Je pense en effet que les universitaires doivent être capables de vulgariser, dans le bon sens du terme, leurs savoirs. C’est la raison pour laquelle j’ai régulièrement publié des ouvrages assez brefs et accessibles (comme Marx à la plage, Dunod, 2019) qui permettent d’être écoutés et lus par un public qui n’aurait pas d’intérêt pour des ouvrages plus longs ou plus strictement scientifiques. Là encore, il faut trouver un équilibre pour ne pas céder à la tentation de ne faire que des ouvrages et des interventions pour le grand public… Car ce n’est pas là la vocation première d’un universitaire. Mais inversement, à plus forte raison à propos d’un sujet qui peut toucher parfois à la plus brûlante actualité (les divisions à gauche…), il me semble possible d’avoir une expertise circonstanciée et argumentée, qui parvienne même (j’espère) à donner un peu de profondeur historique à des analyses qui en manquent parfois…

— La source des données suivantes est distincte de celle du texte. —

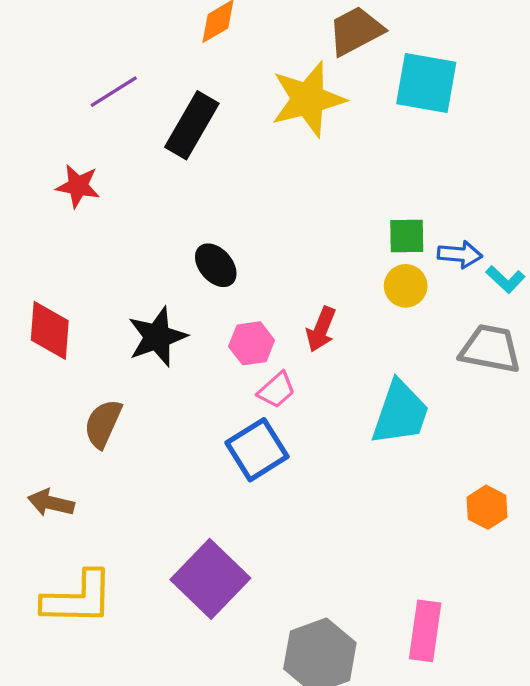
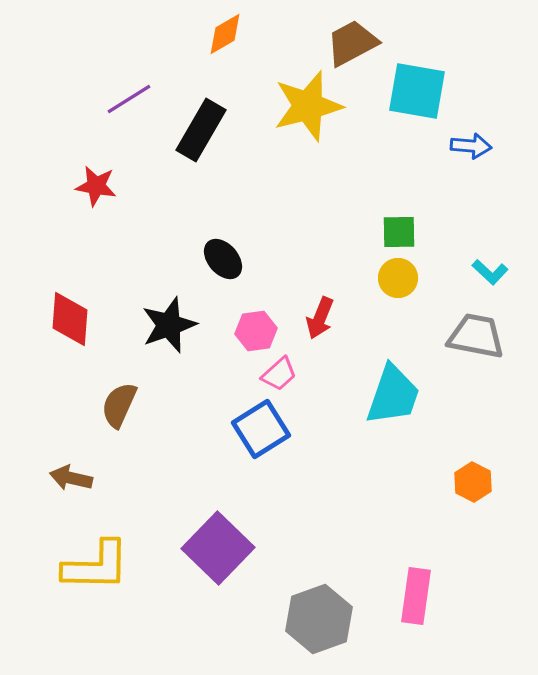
blue arrow: (460, 254) -> (471, 146), moved

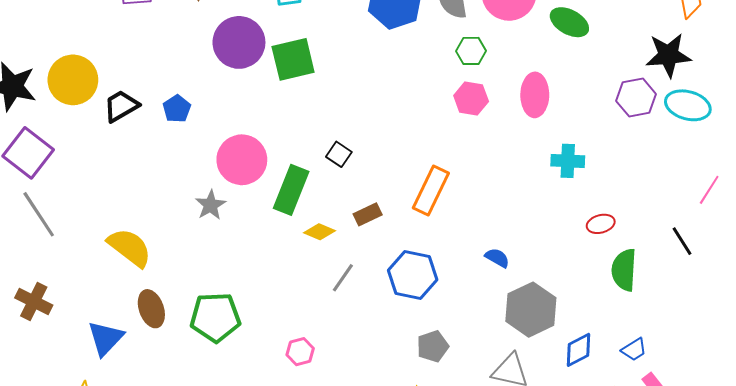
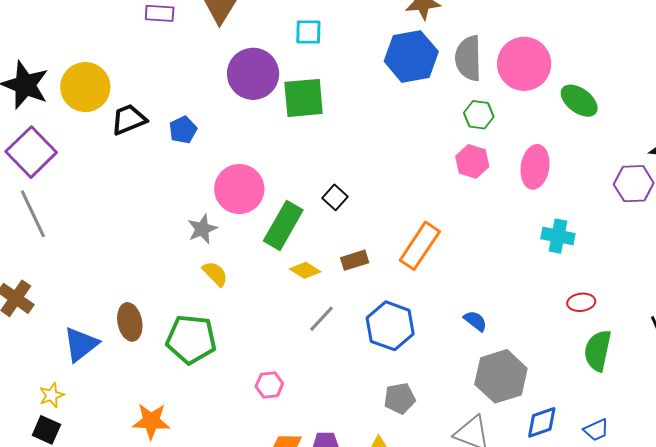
yellow semicircle: (130, 248) -> (215, 274), moved, size x0.6

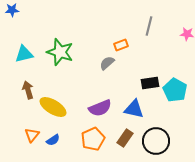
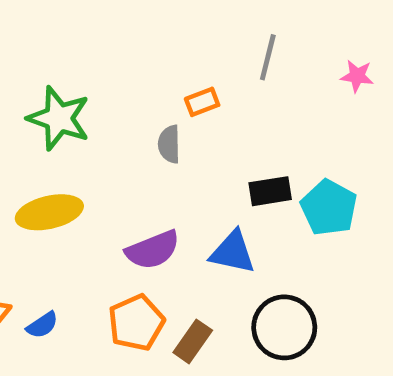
gray semicircle: (107, 63) -> (169, 144), turned -49
yellow ellipse: (53, 107) -> (49, 212), moved, turned -44
brown rectangle: (125, 138) -> (193, 341), moved

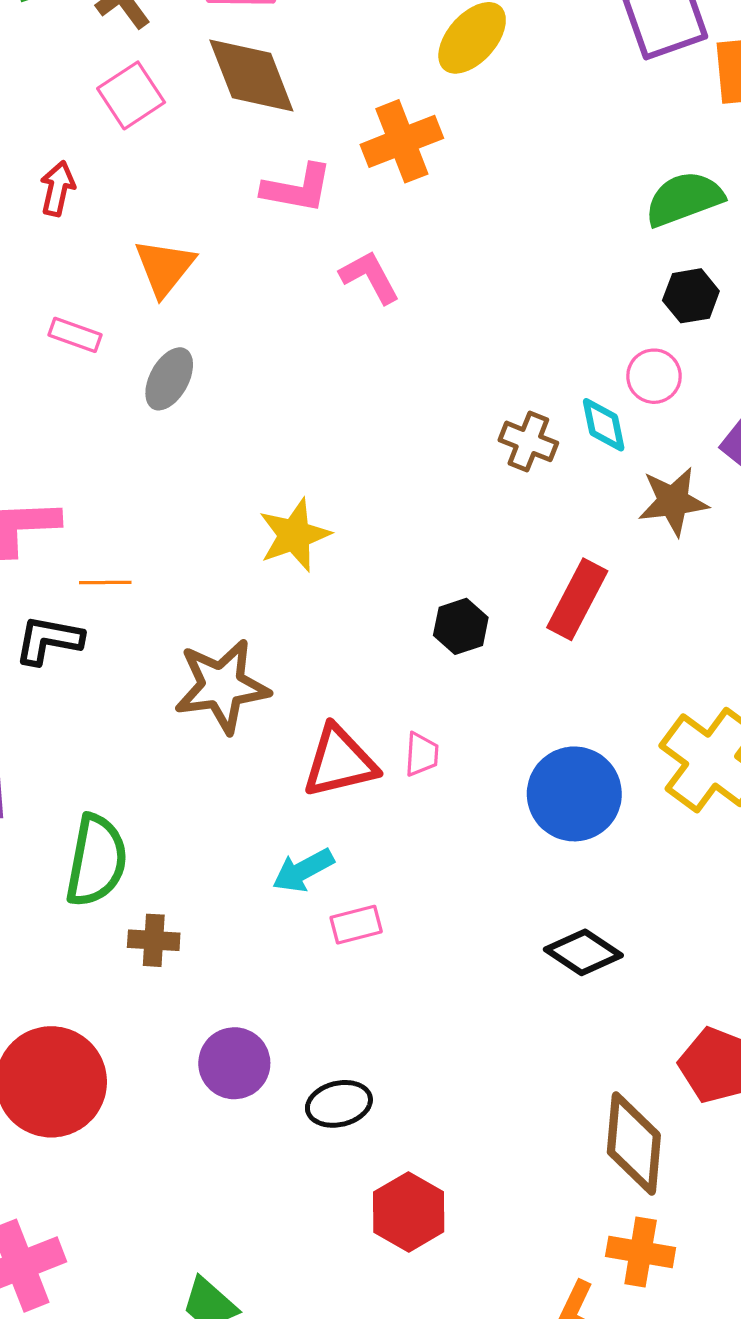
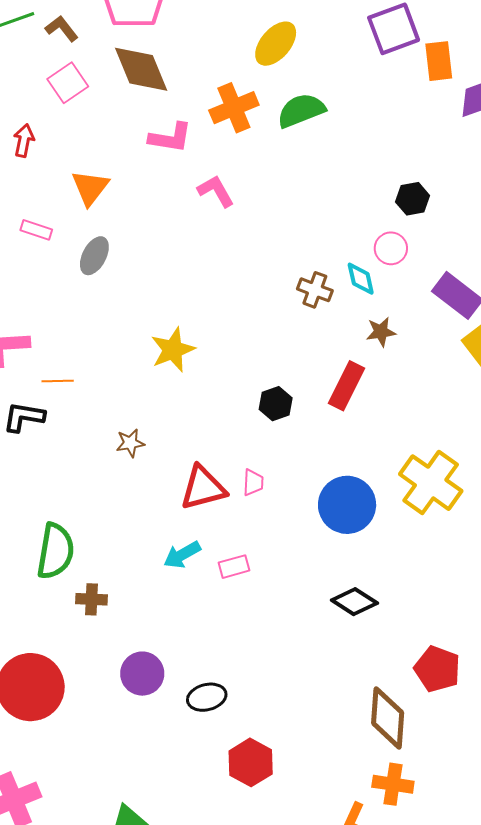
green semicircle: (684, 199) -> (301, 110), moved
brown star: (673, 501) -> (381, 332), moved, size x0.7
brown star: (222, 686) -> (130, 443), size x0.5
pink rectangle: (356, 925) -> (234, 567), moved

- Vous venez de sortir un livre sur Jean Jaurès. Que pouvez-vous nous dire de ce grand personnage historique ?
Il y a évidemment de multiples aspects à évoquer ! Tout d’abord, j’ai découvert que même sur un sujet qui semble particulièrement bien connu comme Jean Jaurès, on peut toujours découvrir de nouveaux aspects négligés jusqu’ici. J’ai eu notamment accès à une série d’archives qui m’ont permis de découvrir de nouveaux éléments, notamment sur ses rapports avec des militants à l’échelle internationale : le rôle clef joué par des exilés russes présents en France protégés par Jaurès par exemple. Un autre élément est le décalage entre l’image positive façonnée progressivement après sa mort (au point que la plupart de ses biographes jusqu’ici avaient tendance à « embellir » sa réputation) et le personnage en son temps : détesté, haï, critiqué en permanence (y compris par ses « amis » de gauche) et, comme on le sait, finalement assassiné. Il a dû en permanence combattre sur plusieurs fronts. Enfin, et sans exclusive, j’ai restitué la conception que Jaurès avait du combat politique. N’oublions pas – nous venons d’évoquer ce problème, justement ! – que Jaurès est un intellectuel, un universitaire, il aurait pu faire une belle carrière comme professeur à l’université de Toulouse. Il a finalement fait d’autres choix, on le sait, mais il n’a jamais abandonné une certaine exigence : il voulait faire en sorte que la politique conserve une certaine grandeur, attention que l’on retrouve dans les multiples références historiques et philosophiques qui parsèment nombre de ses articles et discours… Ambition démesurée ? Peut-être, mais il donne une saveur particulière au personnage, qui lui permet aussi d’avoir encore une certaine actualité.